Tuesday 15 February 2011

COMMENT: EGYPT HAS MORE TO FEAR FROM THE ROMANIAN REVOLUTION THAN THE IRANIAN ONE

The hawkish right have been predictably fear-mongering about the influence of Egypt's Muslim Brotherhood, feverishly underlining links (correct and incorrect) between them and Palestine's Hamas and letting panicked armchair commentators picture a descent into feudal-barbarism, sectarian anarchy and damnation-spewing demagoguery. The usual barometers of knee-jerk idiocy have been pushing the idea that the greatest threat to Egypt now will come from its religious extremists, that their unseating of the 'stable', Western-backed, dictator-we-can-do-lunch-with Hosni Mubarak will lead to an Iranian-style scenario where the revolution will be co-opted by an aggressive minority looking to push their own aggressive ideology onto the country.

That's a reasonable concern, obviously. Though the Muslim Brotherhood are far from being able to pull the largest share of votes when an election comes, if it comes – both Mussolini's blackshirt fascists and Lenin's Bolsheviks were niche forces within an regime's opposition, they just shouted the loudest and were prepared to bully, threaten, murder, raconteur and coerce their way to the top when the revolution came. The Muslim Brotherhood's history of indiscriminate violence makes this seem perfectly reasonable, but now the cameras have turned from Tahrir Square to whatever the next flashpoint is in this glossy rolling news soap opera, the greatest threat to emerging democracy in Egypt looks far less exciting. It looks like more of the same.

Romania is still waiting for the last of the old guard to be rotated out of the system and for the old problems and inequalities within Romania's mildewy, Soviet-style apparatus to finally be addressed, yet, like Egypt, history will record the toppling of a dictator as the end of the old era and the beginning of a bright new one. As soon as Mubarak stood down on February 11, the media behaved as though this was fait accompli for democracy, reporting news of a governing military council holding the fort until the September election with a straight face. Now the army, echoing the running street battles of its Romanian counterpart, is happily closing down protests in concert with the same police officer's who three days before were looting museums and stripping out of their fatigues to pose as pro-Mubarak counter-protestors.

The army, custodians of both Mubarak's regime and Ceausescu's regime in Romania, are traditional friends of autocracy. Autocracy keeps them well funded, allows them to bloat their ranks and wages, keeps them away from the civilian oversight that curtails their benefits, and a natural synthesis between their styles of people management provides a nice little retirement option in politics for generals who've run out of meaningless medals to accumulate. Like Romania, the Egyptian army presented itself as a politically neutral force of patriots representing the will of the people, and like Romania, the Egyptian army were at the centre of the old regime and saw it in their best interests to get shot of an unpopular dictator and his oppressive police state as quickly as possible in order to preserve the status quo. To quote Don Tancredi in 'The Leopard', di Lampedusa's study of the crumbling aristocracy in revolutionary Sicily, “Things have to change so they can stay the same.”

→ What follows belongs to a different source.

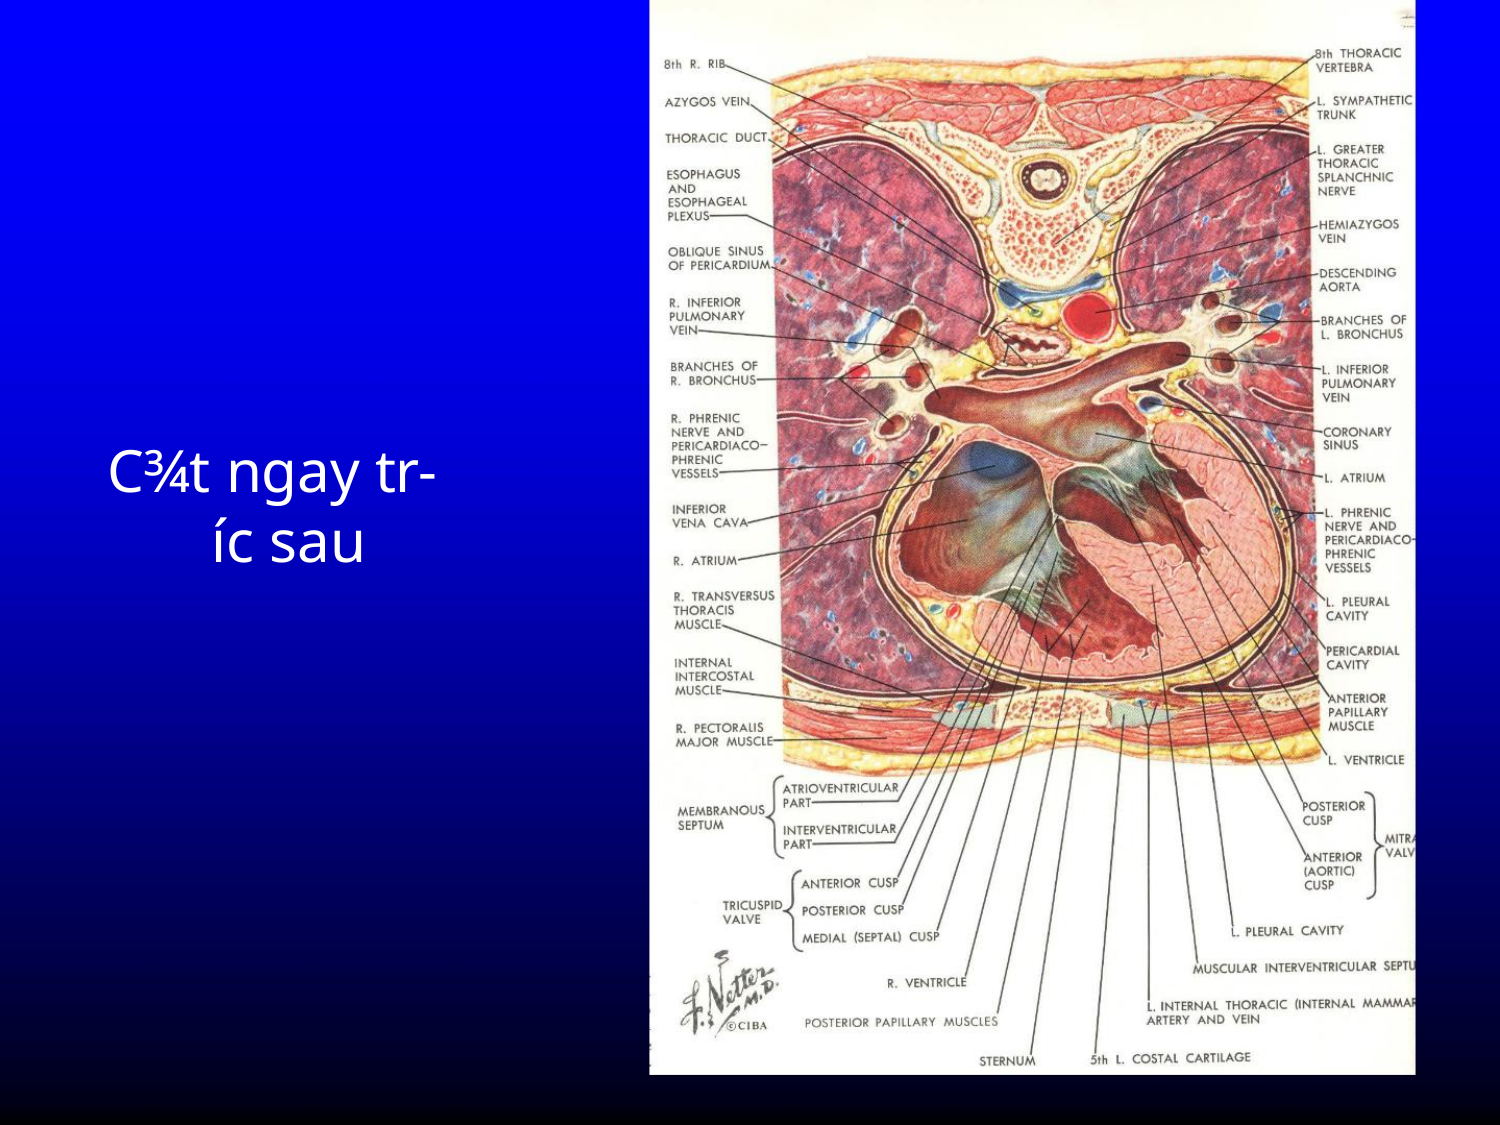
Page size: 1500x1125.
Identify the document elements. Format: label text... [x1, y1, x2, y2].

Prior to entering politics, Hosni Mubarak was a career officer in the Egyptian air force and his temporary replacement as executive head, is Mohamed Hussein Tantawi, an officer since 1956 and Minister of Defence since 1991 – long thought a possible contender to replace Mubarak, it'll be no surprise if he chooses to run for election in September, assuming an election is even held. Ceausescu (who was Deputy Minister of the Armed Forces under his predecessor, Gheorghe Gheorghiu-Dej) was offered up as a sacrificial lamb by the military and by conservative forces within the Communist Party, who since 1990 have accounted for all three presidents, a good number of prime ministers and, along with former agents of the hated, all pervasive Securitate secret police, much of the cabinet and civil service, and have been understandably hesitant about reform that would change the mechanisms of their power structure and personal wealth. Though change has come to Romania, it took at least a decade and it came largely in spite of the politicians who made it possible, and it's ongoing.

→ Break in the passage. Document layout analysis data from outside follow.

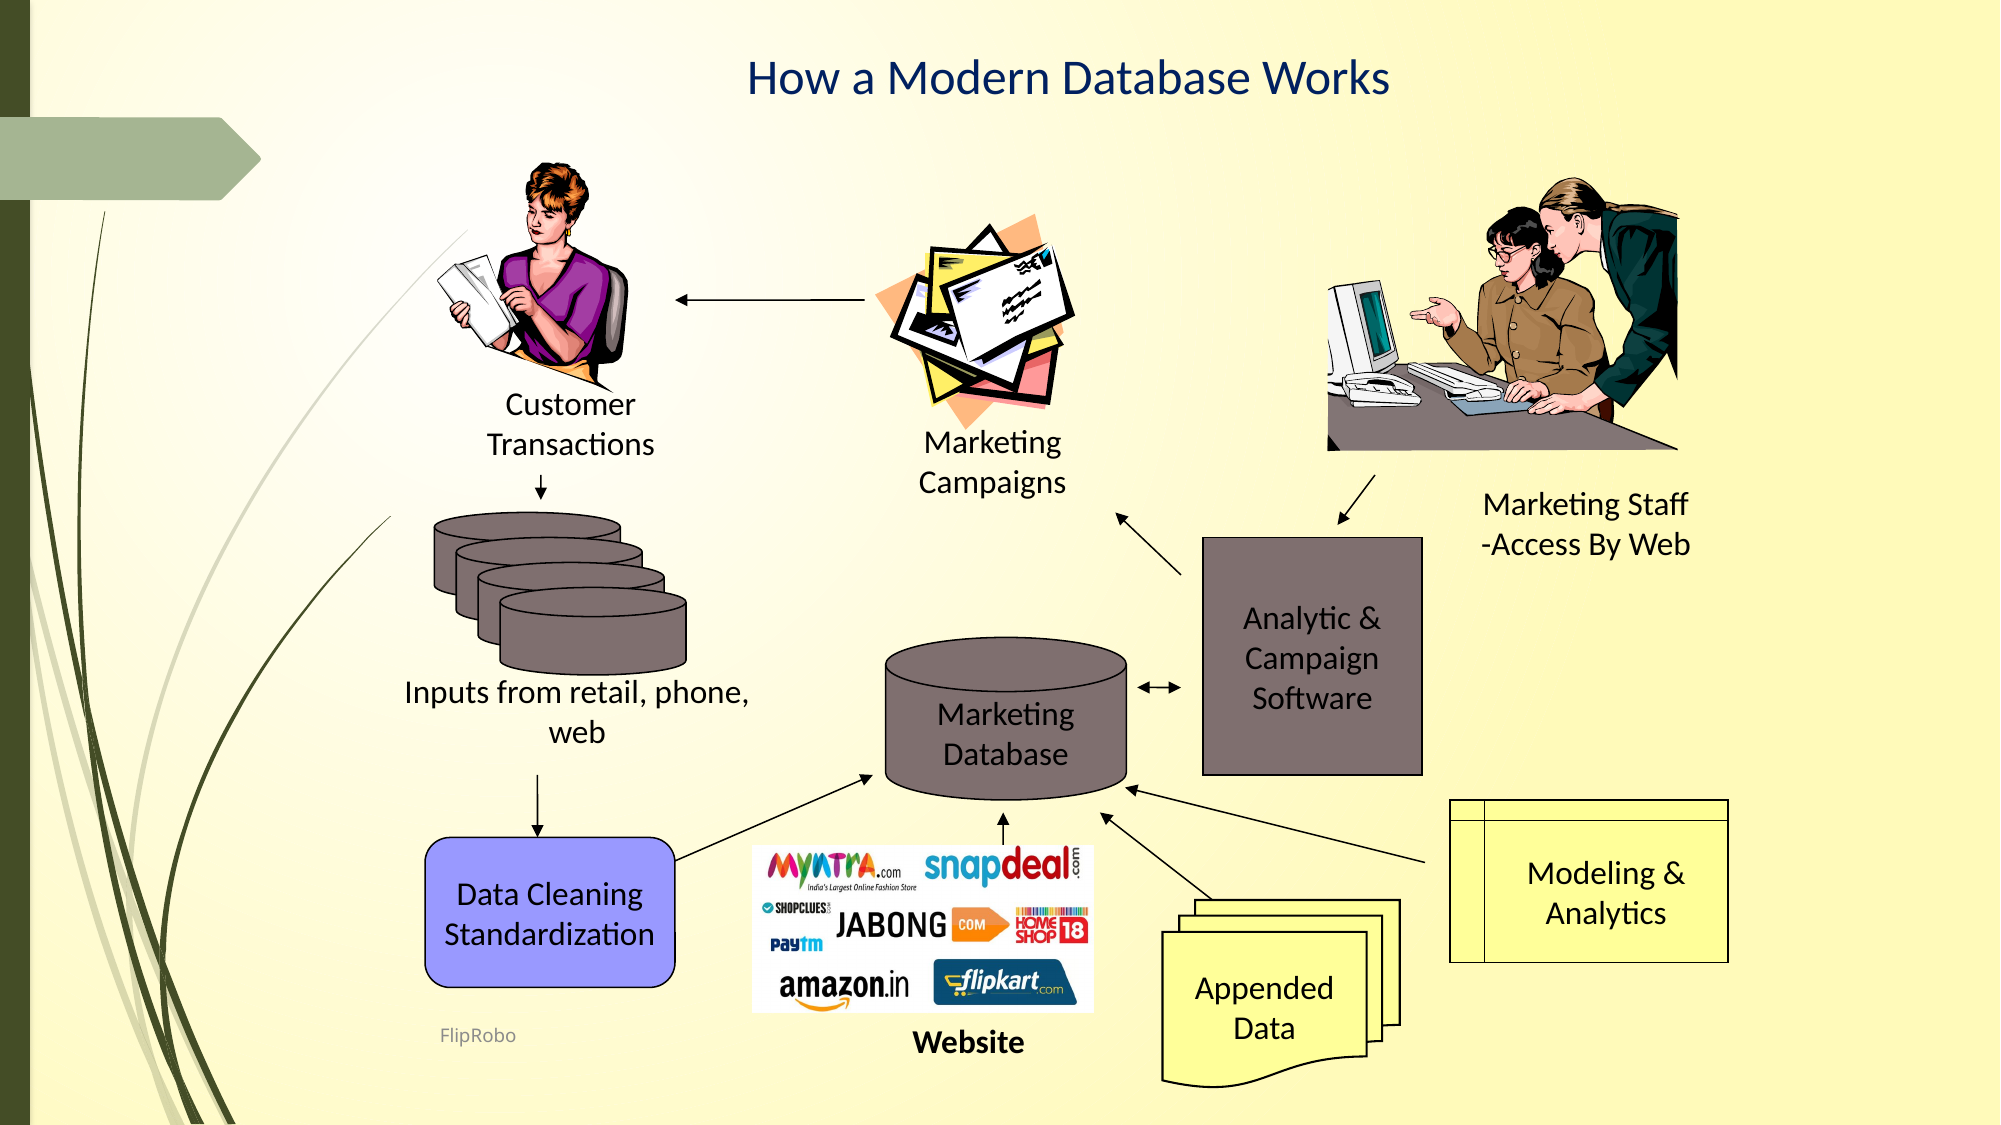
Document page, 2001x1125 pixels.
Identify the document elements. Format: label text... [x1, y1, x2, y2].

picture [1324, 174, 1681, 454]
text_box [1125, 784, 1426, 863]
footer FlipRobo [424, 1006, 1675, 1067]
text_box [437, 162, 629, 394]
text_box Modeling & Analytics [1449, 799, 1728, 963]
text_box [675, 774, 873, 862]
text_box [1115, 512, 1182, 576]
picture [874, 212, 1078, 432]
text_box Inputs from retail, phone, web [375, 662, 780, 757]
text_box Data Cleaning Standardization [425, 837, 676, 988]
text_box Appended Data [1162, 1067, 1295, 1088]
text_box Appended Data [1162, 900, 1400, 1006]
text_box Marketing Database [885, 637, 1127, 800]
text_box [534, 474, 548, 500]
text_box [434, 512, 687, 676]
text_box Customer Transactions [434, 374, 708, 470]
text_box [1099, 812, 1213, 901]
text_box Analytic & Campaign Software [1203, 537, 1422, 775]
text_box How a Modern Database Works [499, 37, 1638, 113]
text_box [531, 774, 544, 837]
text_box [1337, 474, 1376, 526]
text_box [996, 812, 1010, 845]
text_box Marketing Campaigns [862, 412, 1124, 507]
text_box [1137, 681, 1181, 694]
text_box [675, 293, 865, 307]
text_box [1454, 524, 1695, 581]
picture [752, 845, 1094, 1013]
text_box Marketing Staff -Access By Web [1465, 474, 1707, 570]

There are plenty of superficial similarities between Hosni Mubarak and Nicolae Ceausescu, their personal corruption and their stodgy, dated rhetoric, but the real parallel is in how a popular uprising was subtly stage-managed by the army and how forces at the heart of the old regime are now active within the new one, and how the world confused a single newsworthy act, the toppling of a dictator, as being the tidy and obliging conclusion to a whizz-bang television feast. In the 2004 election, current Romanian president Traian Băsescu, himself once part of Ceausescu's government at a senior level, commented in a moment of self-awareness, "You know what Romania's greatest curse is right now? It's that Romanians have to choose between two former Communist Party members."

That, above all the alarmist threats of jihadis, ayatollahs and anarchy, is the worst thing that could happen to Egypt – another two decades of autocratic stagnation disguised as a transition to democracy.